Ich empfinde deine Geschichte als Darstellung einer Möglichkeit, sich auszuleben, seiner Fantasie hemmungslos ( grenzenlos ? ) zu frönen.

Und insofern hat sie mich nach anfänglichem leichten Ekel über die Darstellung einer nur scheinbarschrecklichen Situation doch überzeugt, weil mir diese Situation, die da beschrieben wird, nicht mehr aus dem Kopf will.

Signatur

Pure Vernunft darf niemals siegen!
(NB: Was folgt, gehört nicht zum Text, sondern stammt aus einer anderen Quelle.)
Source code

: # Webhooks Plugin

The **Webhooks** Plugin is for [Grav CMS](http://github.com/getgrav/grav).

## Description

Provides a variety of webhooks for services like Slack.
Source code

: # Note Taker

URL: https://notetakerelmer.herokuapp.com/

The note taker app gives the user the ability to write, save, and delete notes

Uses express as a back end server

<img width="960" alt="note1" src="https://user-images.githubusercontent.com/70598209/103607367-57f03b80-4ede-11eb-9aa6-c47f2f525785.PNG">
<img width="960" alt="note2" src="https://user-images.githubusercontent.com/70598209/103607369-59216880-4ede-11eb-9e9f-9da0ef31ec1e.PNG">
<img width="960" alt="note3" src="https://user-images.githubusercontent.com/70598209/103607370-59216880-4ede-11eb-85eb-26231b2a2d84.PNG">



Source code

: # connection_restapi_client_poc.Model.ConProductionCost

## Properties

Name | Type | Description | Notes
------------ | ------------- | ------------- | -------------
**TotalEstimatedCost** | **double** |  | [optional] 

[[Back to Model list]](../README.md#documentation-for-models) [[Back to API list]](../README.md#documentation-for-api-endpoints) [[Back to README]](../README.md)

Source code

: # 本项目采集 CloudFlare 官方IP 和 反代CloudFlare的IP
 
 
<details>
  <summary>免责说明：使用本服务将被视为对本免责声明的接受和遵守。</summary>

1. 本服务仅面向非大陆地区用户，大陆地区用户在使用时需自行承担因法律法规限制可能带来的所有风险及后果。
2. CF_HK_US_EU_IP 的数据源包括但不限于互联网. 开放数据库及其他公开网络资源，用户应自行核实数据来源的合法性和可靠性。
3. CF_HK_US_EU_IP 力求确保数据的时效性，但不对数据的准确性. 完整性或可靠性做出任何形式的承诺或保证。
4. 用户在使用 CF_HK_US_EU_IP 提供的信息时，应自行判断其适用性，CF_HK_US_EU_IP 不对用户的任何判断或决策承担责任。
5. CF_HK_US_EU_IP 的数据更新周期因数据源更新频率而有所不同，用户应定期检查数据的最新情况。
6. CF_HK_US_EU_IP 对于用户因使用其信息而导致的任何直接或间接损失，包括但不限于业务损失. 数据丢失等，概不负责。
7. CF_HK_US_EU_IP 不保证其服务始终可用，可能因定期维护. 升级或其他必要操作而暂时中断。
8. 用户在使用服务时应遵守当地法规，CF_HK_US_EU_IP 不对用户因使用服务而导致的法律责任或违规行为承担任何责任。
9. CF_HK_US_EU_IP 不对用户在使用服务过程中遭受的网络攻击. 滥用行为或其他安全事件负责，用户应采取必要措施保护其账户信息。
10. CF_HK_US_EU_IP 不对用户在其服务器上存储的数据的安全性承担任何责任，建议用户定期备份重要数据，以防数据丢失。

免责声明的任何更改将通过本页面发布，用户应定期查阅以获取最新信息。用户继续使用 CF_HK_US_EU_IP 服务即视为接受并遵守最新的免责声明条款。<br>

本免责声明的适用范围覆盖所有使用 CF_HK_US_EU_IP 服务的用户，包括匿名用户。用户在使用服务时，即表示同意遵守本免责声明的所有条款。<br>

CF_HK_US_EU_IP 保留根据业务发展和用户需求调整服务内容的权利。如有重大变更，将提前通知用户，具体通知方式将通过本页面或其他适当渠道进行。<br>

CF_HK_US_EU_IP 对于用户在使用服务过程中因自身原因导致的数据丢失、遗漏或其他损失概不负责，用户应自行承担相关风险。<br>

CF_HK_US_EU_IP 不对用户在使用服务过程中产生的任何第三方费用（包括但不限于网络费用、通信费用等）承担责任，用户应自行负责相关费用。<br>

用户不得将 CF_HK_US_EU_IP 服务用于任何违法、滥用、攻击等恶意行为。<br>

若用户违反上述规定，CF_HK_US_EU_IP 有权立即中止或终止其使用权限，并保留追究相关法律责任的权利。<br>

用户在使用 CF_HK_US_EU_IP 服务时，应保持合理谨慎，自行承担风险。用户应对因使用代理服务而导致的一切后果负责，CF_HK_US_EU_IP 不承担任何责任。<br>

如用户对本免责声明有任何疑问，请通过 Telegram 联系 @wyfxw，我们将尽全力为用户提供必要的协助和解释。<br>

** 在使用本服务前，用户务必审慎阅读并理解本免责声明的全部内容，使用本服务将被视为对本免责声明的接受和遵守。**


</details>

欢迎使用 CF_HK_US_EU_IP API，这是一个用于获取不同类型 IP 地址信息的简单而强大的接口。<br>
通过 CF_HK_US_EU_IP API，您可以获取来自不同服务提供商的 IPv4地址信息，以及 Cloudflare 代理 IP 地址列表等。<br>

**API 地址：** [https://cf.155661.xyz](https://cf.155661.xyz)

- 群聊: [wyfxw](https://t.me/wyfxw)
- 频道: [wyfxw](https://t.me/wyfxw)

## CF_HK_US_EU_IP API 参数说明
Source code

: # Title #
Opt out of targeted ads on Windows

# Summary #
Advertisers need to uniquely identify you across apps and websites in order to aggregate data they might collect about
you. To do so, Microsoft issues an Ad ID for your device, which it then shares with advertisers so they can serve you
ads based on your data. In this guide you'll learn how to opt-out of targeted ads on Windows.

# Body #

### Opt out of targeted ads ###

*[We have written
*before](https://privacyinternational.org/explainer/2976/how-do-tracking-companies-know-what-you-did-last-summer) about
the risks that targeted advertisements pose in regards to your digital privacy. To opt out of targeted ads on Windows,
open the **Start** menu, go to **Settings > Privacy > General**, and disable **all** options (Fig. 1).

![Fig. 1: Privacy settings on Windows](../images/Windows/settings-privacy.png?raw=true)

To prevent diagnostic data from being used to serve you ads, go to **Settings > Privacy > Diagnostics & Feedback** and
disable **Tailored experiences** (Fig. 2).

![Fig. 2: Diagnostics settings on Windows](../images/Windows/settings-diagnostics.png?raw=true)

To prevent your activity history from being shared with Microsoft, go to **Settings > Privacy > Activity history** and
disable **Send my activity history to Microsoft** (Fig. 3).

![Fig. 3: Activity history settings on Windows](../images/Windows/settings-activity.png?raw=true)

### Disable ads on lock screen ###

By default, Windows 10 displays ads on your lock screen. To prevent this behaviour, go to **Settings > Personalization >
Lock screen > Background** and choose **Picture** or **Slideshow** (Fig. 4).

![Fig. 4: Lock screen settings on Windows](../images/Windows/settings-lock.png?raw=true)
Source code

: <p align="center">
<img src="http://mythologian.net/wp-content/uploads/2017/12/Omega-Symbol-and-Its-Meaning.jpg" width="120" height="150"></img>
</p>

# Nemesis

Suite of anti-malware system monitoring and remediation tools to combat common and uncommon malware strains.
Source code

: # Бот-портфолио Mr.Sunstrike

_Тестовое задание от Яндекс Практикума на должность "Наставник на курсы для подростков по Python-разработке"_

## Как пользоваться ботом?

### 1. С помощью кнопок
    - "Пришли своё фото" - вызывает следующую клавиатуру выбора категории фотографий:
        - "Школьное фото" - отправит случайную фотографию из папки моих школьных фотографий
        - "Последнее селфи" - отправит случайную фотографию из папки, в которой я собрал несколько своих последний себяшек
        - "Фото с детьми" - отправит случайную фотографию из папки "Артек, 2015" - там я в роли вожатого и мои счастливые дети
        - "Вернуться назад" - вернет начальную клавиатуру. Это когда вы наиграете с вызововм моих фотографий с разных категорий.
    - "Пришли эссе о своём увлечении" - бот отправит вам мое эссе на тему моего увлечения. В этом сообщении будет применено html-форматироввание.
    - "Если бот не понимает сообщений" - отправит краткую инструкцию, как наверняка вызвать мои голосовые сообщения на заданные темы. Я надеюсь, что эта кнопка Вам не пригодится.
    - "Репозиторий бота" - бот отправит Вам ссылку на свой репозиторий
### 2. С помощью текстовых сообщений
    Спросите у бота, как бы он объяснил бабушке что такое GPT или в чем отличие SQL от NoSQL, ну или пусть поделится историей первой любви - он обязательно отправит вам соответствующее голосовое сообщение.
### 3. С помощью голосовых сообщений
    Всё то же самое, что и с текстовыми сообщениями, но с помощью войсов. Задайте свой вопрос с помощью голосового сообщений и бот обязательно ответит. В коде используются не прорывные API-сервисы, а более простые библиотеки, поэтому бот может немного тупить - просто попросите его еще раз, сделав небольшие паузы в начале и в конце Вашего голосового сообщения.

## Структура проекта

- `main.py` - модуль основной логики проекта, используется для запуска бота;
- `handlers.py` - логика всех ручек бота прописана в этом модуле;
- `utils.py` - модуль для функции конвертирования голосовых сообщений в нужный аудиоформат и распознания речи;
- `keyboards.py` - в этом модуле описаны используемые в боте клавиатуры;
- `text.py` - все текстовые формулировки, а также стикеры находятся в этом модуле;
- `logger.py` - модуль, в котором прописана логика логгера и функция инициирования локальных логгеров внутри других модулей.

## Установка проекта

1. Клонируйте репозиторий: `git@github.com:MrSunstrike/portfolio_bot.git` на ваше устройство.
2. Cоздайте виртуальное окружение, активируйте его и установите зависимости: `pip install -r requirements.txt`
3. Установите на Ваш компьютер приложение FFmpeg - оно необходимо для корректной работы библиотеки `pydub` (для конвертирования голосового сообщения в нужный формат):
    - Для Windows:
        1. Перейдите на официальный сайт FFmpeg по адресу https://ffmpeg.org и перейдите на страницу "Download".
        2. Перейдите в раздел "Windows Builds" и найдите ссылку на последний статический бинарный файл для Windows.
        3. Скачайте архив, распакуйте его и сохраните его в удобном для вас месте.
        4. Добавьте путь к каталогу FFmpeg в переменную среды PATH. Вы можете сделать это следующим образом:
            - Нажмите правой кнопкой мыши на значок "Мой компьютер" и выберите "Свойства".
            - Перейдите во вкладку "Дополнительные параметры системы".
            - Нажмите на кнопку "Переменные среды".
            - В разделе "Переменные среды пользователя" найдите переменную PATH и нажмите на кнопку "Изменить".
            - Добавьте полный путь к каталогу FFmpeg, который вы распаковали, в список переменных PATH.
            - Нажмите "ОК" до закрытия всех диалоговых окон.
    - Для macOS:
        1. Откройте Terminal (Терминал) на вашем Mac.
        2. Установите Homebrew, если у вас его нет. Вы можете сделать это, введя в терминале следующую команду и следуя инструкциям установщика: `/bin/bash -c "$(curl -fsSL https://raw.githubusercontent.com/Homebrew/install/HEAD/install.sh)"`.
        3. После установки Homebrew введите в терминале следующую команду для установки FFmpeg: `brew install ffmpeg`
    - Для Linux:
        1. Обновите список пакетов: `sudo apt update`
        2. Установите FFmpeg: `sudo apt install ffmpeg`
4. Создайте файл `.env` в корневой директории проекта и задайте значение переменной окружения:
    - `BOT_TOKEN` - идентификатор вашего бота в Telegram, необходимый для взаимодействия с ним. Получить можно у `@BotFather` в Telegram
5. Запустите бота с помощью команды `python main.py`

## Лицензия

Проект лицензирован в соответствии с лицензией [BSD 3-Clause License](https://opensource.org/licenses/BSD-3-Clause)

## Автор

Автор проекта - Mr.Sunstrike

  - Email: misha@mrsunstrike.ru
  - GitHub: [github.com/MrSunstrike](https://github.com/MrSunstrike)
Quälgeist

24.09.2017 um 23:36 Uhr

Lieber Jona,

weißt du, was verrückt ist? Deine Geschichte ist eigentlich total kurz, aber nach dem Lesen hatte ich das Gefühl, einen halben Kinofilm gesehen zu haben. Keine Ahnung, wie du das hinbekommst.

Zur Handlung: Ich mag auch keine Schmerzen. Aber ich wollte auch nicht Carina sein. Höchstens so ein klein wenig, also das mit dem Käfig spukt jetzt schon in meinem Kopf herum. Was mit ihr in dem Raum passiert, lasse ich höchstens in meinem Kopf zu.

Jedenfalls ist das eine sehr erregende Geschichte. Ich staune übrigens immer wieder über deine weiblichen Protagonisten... ähm, Protagonistinnen (?) und wie du über ihre Empfindungen schreibst. Wenn ich es nicht besser wüsste, wärst du für mich eine Autorin. Männer können doch sowas nicht.

Danke für das Vergnügen beim und nach dem Lesen.